A single honey type (Manuka) was adulterated with five different types of sugar syrup (corn syrup, sucrose syrup, high fructose corn syrup, beet syrup, and rice syrup) and captured with near-infrared spectroscopy [41]. The honey was adulterated with all the adulterants at concentrations \(10\%\), \(20\%\), \(30\%\), \(40\%\), and \(50\%\). This work showed a clear difference in the spectrum between 1300 and 1800 nm that can be used to detect the adulteration of Manuka honey. This work was limited by only having one honey type. However, it has been demonstrated that spectral imaging can detect adulteration with many different adulterants.

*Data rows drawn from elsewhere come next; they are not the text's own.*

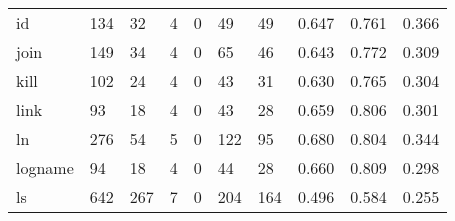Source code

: \begin{longtable}{lp{1.3cm}p{1.3cm}p{1.3cm}p{1.3cm}p{1.3cm}p{1.3cm}p{1.3cm}p{1.3cm}p{1.3cm}}
id        &                    134 &                                 32 &                                 4 &                                0 &                                49 &                              49 &                                0.647 &                                  0.761 &                                0.366 \\
join      &                    149 &                                 34 &                                 4 &                                0 &                                65 &                              46 &                                0.643 &                                  0.772 &                                0.309 \\
kill      &                    102 &                                 24 &                                 4 &                                0 &                                43 &                              31 &                                0.630 &                                  0.765 &                                0.304 \\
link      &                     93 &                                 18 &                                 4 &                                0 &                                43 &                              28 &                                0.659 &                                  0.806 &                                0.301 \\
ln        &                    276 &                                 54 &                                 5 &                                0 &                               122 &                              95 &                                0.680 &                                  0.804 &                                0.344 \\
logname   &                     94 &                                 18 &                                 4 &                                0 &                                44 &                              28 &                                0.660 &                                  0.809 &                                0.298 \\
ls        &                    642 &                                267 &                                 7 &                                0 &                               204 &                             164 &                                0.496 &                                  0.584 &                                0.255 \\

\end{longtable}
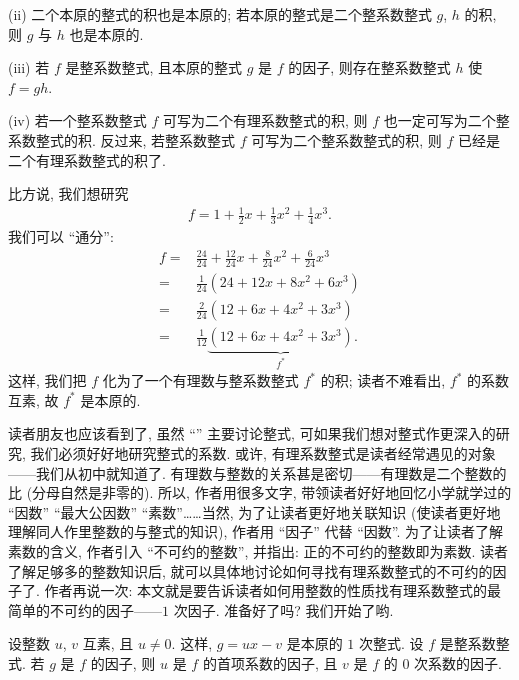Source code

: (ii) 二个本原的整式的积也是本原的; 若本原的整式是二个整系数整式 $g$, $h$ 的积, 则 $g$ 与 $h$ 也是本原的.

(iii) 若 $f$ 是整系数整式, 且本原的整式 $g$ 是 $f$ 的因子, 则存在整系数整式 $h$ 使 $f = gh$.

(iv) 若一个整系数整式 $f$ 可写为二个有理系数整式的积, 则 $f$ 也一定可写为二个整系数整式的积. 反过来, 若整系数整式 $f$ 可写为二个整系数整式的积, 则 $f$ 已经是二个有理系数整式的积了.

比方说, 我们想研究
\begin{align*}
    f = 1 + \frac{1}{2}x + \frac{1}{3}x^2 + \frac{1}{4}x^3.
\end{align*}
我们可以 ``通分'':
\begin{align*}
    f
    = {} & \frac{24}{24} + \frac{12}{24} x + \frac{8}{24} x^2 + \frac{6}{24} x^3 \\
    = {} & \frac{1}{24} (24 + 12x + 8x^2 + 6x^3)                                 \\
    = {} & \frac{2}{24} (12 + 6x + 4x^2 + 3x^3)                                  \\
    = {} & \frac{1}{12} \underbrace{(12 + 6x + 4x^2 + 3x^3)}_{f^{\ast}}.
\end{align*}
这样, 我们把 $f$ 化为了一个有理数与整系数整式 $f^{\ast}$ 的积; 读者不难看出, $f^{\ast}$ 的系数互素, 故 $f^{\ast}$ 是本原的.

读者朋友也应该看到了, 虽然 ``\HEADING'' 主要讨论整式, 可如果我们想对整式作更深入的研究, 我们必须好好地研究整式的系数. 或许, 有理系数整式是读者经常遇见的对象——我们从初中就知道了. 有理数与整数的关系甚是密切——有理数是二个整数的比 (分母自然是非零的). 所以, 作者用很多文字, 带领读者好好地回忆小学就学过的 ``因数'' ``最大公因数'' ``素数''……当然, 为了让读者更好地关联知识 (使读者更好地理解同人作里整数的与整式的知识), 作者用 ``因子'' 代替 ``因数''. 为了让读者了解素数的含义, 作者引入 ``不可约的整数'', 并指出: 正的不可约的整数即为素数. 读者了解足够多的整数知识后, 就可以具体地讨论如何寻找有理系数整式的不可约的因子了. 作者再说一次: 本文就是要告诉读者如何用整数的性质找有理系数整式的最简单的不可约的因子——$1$ 次因子. 准备好了吗? 我们开始了哟.

\begin{proposition}
    设整数 $u$, $v$ 互素, 且 $u \neq 0$. 这样, $g = ux - v$ 是本原的 $1$ 次整式. 设 $f$ 是整系数整式. 若 $g$ 是 $f$ 的因子, 则 $u$ 是 $f$ 的首项系数的因子, 且 $v$ 是 $f$ 的 $0$ 次系数的因子.
\end{proposition}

Hyperspectral imaging was used to detect adulteration between sugar syrup and honey using a neural network with \(95\%\) accuracy in [34]. The approach used was different to our method, as they did not use segmentation on the hyperspectral images. Instead, they used an entire hyperspectral image as a single training/testing example. The accuracy achieved is lower than our accuracy for binary classification, and the data set is much smaller than the one we provide. Multi-class classification is mentioned, but the results are not quantified and, therefore, cannot be compared.

Conclusions

This paper has introduced new adulteration detection techniques and a suitable adulterated database, where honey is adulterated with different percentages of sugar syrups. This database is the first to be made publicly available online. The process of capturing honey samples is also made available to the research community. We also introduced a new method of feature smoothing before applying standard feature extraction and classification techniques. The proposed smoothing feature method improved the classification accuracy across all classifiers and testing scenarios while reducing the complexity of the algorithms. This paper shows that using hyperspectral imaging; adulterated honey can be detected with above \(95\%\) accuracy for both binary and multi-class classification, as shown in Tables 2 and 4. This accuracy is higher than comparable work on adulteration detection in honey. As honey, especially Manuka, increases in value globally, honey fraud will become more common. Thus, we propose a quick, non-invasive, and reliable method to detect adulteration with sugar syrup. The main limitation of this work is that although the data set is the largest captured for honey adulteration, it is still far too small and only covers a minimal set of honey types at five different adulteration concentrations. Future work involves: extending the data set to a broader range of honey, evaluating and improving the generalisation to unknown honey types of the current data set, extending the data set to include other adulterants, such as rice sugar or cheaper honey, and extending the data set to cover more concentrations of adulteration particularly concentrations below \(5\%\). Compared to the existing work on detecting sugar adulteration in honey with hyperspectral imaging, this approach is more accurate and tested on a broader publicly available data set.